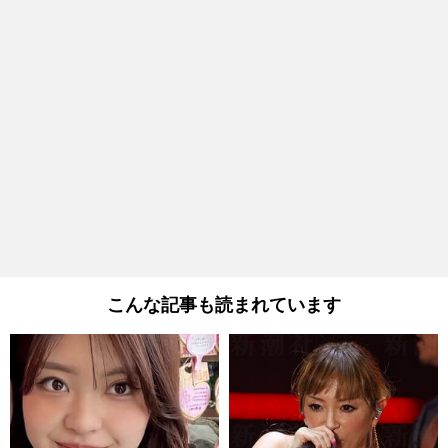
こんな記事も読まれています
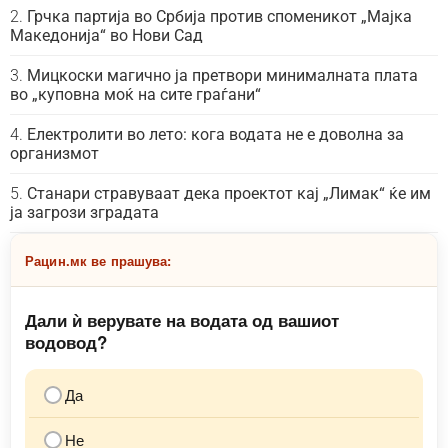
Грчка партија во Србија против споменикот „Мајка
Македонија“ во Нови Сад
Мицкоски магично ја претвори минималната плата
во „куповна моќ на сите граѓани“
Електролити во лето: кога водата не е доволна за
организмот
Станари стравуваат дека проектот кај „Лимак“ ќе им
ја загрози зградата
Рацин.мк ве прашува:
Дали ѝ верувате на водата од вашиот
водовод?
Да
Не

◇ ◇ ◇ ◇ ◇ ◇ ◇

Instruction: What you return must match each record exactly and contain no images.

Final answer:
こんな記事も読まれています
Грчка партија во Србија против споменикот „Мајка
Македонија“ во Нови Сад
Мицкоски магично ја претвори минималната плата
во „куповна моќ на сите граѓани“
Електролити во лето: кога водата не е доволна за
организмот
Станари стравуваат дека проектот кај „Лимак“ ќе им
ја загрози зградата
Рацин.мк ве прашува:
Дали ѝ верувате на водата од вашиот
водовод?
Да
Не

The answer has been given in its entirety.